Сегодня выбрал простую голубую рубаху с нежной вышивкой по горловине и узкие брюки из темно-бежевого хлопка. Заправил их в высокие сапоги из темной кожи, где на голенищах серебрились выбитые узоры. Талию обмотал широким поясом из чёрного атласа и его длинные хвосты с кисточками опустил с одной стороны бедер. Спасибо Лимии за наряд. Хозяйка открыла кладовую и разрешила всем поселенцам выбрать одеяние на праздник.
Волосы я приложил водой, с одной стороны стрижка была немного длиннее, но и она не прикрывала шрам, который напоминал о моем срыве под действием яда. Я до сих пор винил себя за тот случай, и хотя в Междумирье Любава простила меня, продолжал злиться на себя за слабость. Даже если у меня была бы возможность магически свести увечье, я бы отказался — хочу помнить о своих ошибках.
Невеста после нашего путешествия в темный мир пришла в себя на третьи сутки, но еще два дня почти не поднималась и не говорила. Я порывался побыть рядом с невестой, поухаживать, но Лимия попросила меня не появляться, пока не позовут, дать время. И я дал. Хотя его совсем у меня не осталось, судя по бледной коже, ежедневной холодной бессоннице и мелкой тряске рук.
Я зыркнул на себя в зеркало и поморщился от сковавшей грудь привычной стужи. В белых волосах ярко выделялась темная прядь, та, что все еще хранила в себе мой настоящий цвет. Глаза превратились в два зеркала, ни радужки, ни зрачка, и такое лекарской магией не исправить.
Да и какая разница? Белянка много лет с этим живёт, и я смогу.
В Междумирье я понял, что Любава не просто так выбрана моей истинной. Мы идеально подходим, как две половинки целого, понимаем друг друга с полувзгляда. А еще я мог согревать себя одной мыслью о ней. Надолго не хватало, но я до сих пор не сдох, только потому что думал о невесте каждое мгновение.
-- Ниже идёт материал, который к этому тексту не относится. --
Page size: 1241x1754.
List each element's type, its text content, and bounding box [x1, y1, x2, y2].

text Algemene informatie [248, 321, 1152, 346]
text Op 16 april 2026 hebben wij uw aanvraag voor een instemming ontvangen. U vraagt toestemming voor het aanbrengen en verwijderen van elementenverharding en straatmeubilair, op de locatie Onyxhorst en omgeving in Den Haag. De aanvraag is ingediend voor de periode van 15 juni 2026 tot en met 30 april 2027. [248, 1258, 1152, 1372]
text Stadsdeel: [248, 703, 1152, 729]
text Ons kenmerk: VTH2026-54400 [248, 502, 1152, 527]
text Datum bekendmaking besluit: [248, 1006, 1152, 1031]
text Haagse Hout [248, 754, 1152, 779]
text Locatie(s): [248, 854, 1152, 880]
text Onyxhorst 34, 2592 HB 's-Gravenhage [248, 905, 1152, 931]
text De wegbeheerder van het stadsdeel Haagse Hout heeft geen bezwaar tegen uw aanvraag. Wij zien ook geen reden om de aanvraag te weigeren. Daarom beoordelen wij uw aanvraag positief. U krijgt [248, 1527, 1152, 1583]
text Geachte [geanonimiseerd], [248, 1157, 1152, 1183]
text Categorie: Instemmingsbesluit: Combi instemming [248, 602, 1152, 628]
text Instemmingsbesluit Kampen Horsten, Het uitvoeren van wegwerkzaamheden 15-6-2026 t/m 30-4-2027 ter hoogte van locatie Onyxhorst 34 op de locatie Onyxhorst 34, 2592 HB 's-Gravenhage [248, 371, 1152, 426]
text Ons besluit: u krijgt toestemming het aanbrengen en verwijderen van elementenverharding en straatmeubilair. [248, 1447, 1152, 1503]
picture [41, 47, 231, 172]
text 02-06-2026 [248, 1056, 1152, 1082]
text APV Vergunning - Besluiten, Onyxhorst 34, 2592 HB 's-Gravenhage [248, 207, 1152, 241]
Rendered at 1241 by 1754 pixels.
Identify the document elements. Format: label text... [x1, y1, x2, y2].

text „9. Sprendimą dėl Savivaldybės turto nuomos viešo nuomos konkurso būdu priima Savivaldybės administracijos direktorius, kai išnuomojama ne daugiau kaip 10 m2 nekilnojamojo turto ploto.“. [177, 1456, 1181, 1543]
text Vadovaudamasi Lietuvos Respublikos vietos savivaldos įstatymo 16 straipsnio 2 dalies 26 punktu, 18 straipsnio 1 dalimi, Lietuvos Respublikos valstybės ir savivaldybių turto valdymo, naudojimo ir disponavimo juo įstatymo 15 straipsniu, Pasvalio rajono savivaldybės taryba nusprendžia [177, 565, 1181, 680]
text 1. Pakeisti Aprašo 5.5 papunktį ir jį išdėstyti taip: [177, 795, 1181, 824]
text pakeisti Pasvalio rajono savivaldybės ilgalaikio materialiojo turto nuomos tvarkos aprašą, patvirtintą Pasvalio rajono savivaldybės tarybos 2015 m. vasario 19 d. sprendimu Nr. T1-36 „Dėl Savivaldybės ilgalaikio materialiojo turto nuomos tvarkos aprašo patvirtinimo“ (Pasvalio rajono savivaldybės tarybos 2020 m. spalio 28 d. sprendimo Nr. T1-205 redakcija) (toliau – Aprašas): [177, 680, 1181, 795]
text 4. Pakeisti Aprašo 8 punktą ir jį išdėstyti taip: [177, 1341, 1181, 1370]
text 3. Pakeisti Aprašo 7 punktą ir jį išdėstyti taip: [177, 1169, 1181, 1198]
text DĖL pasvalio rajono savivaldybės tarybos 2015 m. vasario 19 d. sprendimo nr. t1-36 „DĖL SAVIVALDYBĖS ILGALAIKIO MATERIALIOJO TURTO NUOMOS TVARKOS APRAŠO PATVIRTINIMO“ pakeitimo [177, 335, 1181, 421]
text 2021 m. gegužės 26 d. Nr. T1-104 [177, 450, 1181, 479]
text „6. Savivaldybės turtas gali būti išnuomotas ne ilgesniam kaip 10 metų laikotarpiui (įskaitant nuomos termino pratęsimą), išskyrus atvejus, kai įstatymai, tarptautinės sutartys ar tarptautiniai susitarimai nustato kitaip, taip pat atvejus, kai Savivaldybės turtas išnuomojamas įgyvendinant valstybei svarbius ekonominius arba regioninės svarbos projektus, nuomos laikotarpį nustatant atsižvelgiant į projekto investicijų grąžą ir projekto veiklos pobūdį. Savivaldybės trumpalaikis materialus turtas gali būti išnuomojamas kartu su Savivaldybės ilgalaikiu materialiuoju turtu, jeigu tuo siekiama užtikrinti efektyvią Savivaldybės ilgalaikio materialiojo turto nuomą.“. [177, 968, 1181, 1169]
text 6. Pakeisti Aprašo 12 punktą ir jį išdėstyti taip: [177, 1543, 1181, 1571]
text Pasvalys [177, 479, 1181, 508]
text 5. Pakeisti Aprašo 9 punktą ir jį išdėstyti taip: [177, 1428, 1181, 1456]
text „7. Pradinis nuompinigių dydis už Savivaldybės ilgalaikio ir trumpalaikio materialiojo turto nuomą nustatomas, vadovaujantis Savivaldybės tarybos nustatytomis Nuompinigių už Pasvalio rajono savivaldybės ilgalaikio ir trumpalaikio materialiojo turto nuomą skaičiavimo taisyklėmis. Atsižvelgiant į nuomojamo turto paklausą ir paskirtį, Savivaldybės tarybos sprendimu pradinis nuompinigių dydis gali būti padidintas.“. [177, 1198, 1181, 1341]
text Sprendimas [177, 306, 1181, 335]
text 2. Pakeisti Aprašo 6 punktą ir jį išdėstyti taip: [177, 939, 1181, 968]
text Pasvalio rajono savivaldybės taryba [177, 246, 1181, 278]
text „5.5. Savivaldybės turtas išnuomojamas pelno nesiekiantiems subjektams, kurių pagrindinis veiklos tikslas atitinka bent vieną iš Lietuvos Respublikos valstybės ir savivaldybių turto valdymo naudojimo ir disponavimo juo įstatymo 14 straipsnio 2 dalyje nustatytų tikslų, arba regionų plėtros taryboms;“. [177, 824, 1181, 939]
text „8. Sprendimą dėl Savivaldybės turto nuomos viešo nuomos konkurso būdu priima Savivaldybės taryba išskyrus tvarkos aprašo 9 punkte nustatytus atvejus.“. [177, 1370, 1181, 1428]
Приходя по ночам к комнате в дальнем коридоре, когда весь замок спал, я охранял ее сон. Иногда Любава плакала, иногда постанывала, а бывало и кричала. Но я дал слово, что не буду тревожить, пока она не будет готова, и сдержал его.
Хотя каждый раз, когда слышал ее тонкий голос, сжимался и не мог удержать себя, спешил к знакомым покоям, но снова и снова уходил ни с чем.
Хозяева строго запретили вспоминать о том, что случилось в Междумирье. Порталы девочки запечатали, зал перемещений снова закрыли и будто вычеркнули из памяти старого урода, что пытался убить Любаву. Да только я не мог забыть. И добраться до него без магии тоже не мог. Как только переступил зеркало, все вернулось на свои места: и болезнь, и пустота в груди. Но я хотя бы радовался, что Любава теперь не замерзает.
Вспомнил, как девушка напоила меня водой с поцелуем. Заулыбался. Беспокоилась обо мне. Провел пальцами по губам. Все раны при переходе в реальный мир затянулись. Даже вывернутая рука Любавы оказалась цела и невредима, вот только ее выброс магии перед выходом едва не выжег эссаху. Но я бы там лег, если б не Белянка. И это пугало. На что она готова пойти ради меня? Не первый раз ведь спасает.